In my experience, you can get it to change its mind by troubleshooting the connectivity issues. E.g. if you use dig to get the ip and then ask curl to use that ip instead of a dns lookup, then it works for me.
I did `curl icanhazip.com` and it spit out the "local" private IP. I told chatgpt that icanhazip would never do that, and it revised the answer to 37.48.80.166, which is an IP owned by LeaseWeb.
OK, fair enough! But it would be interesting to add the link with the real Internet in the next release.

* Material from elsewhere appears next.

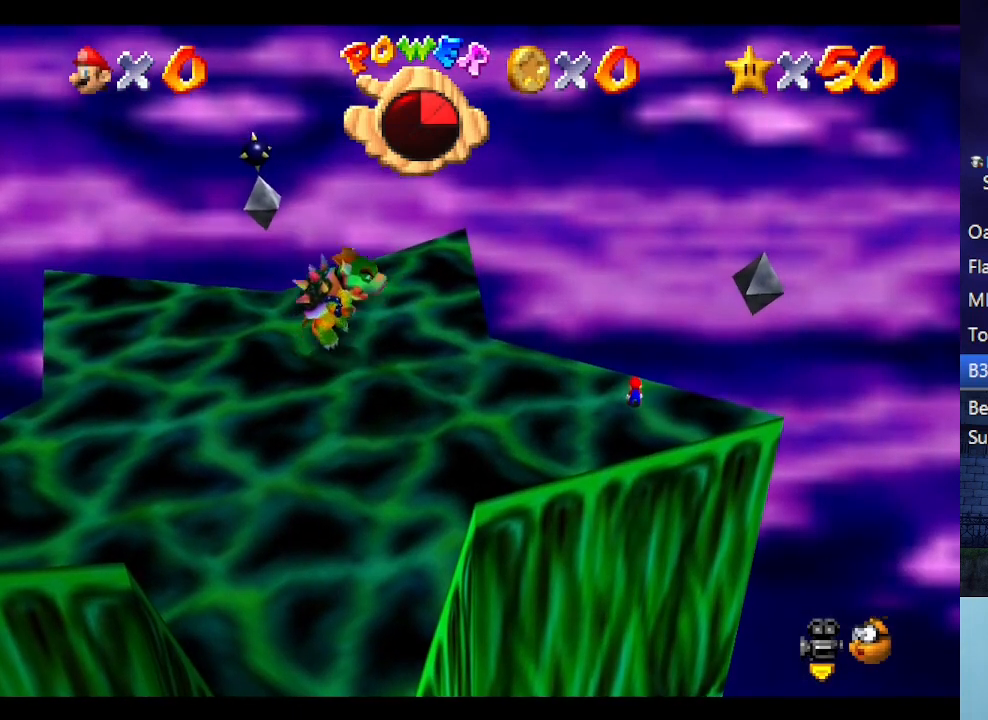
{"buttons": [], "left_stick": "center", "events": []}
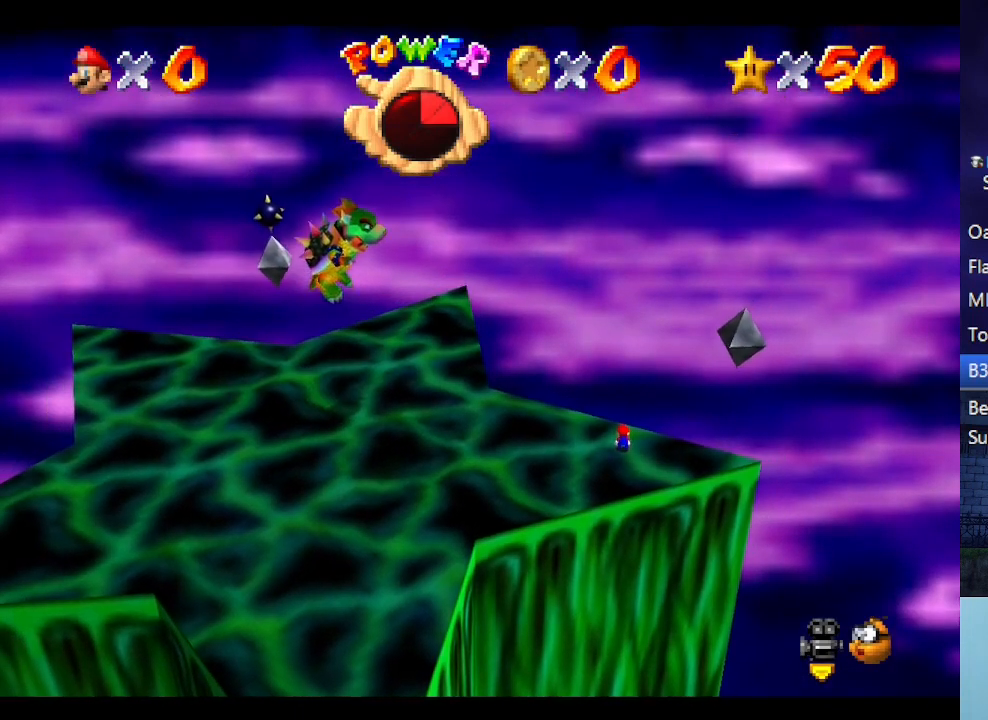
{"buttons": [], "left_stick": "center", "events": []}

Sadly, the model’s global state is not immediately updated, there are snapshots… but I think it would be interesting to watch it conversing in real here on Hacker News.
Why do you think this? I don't think there's any reason it would be able to reproduce its own code. It's never seen it so it's not in the weights, and it doesn't have that type of reflection so it can't look it up dynamically.
ChatGPT output:
"I am not sure which specific programming languages or libraries were used to train my language model, as I do not have access to that information. Language models are typically trained using a combination of various programming languages and tools, and the specific technologies that are used can vary depending on the specific model and the research team that developed it. I am a large language model trained by OpenAI, and I use artificial intelligence (AI) and natural language processing (NLP) techniques to generate responses to text-based queries."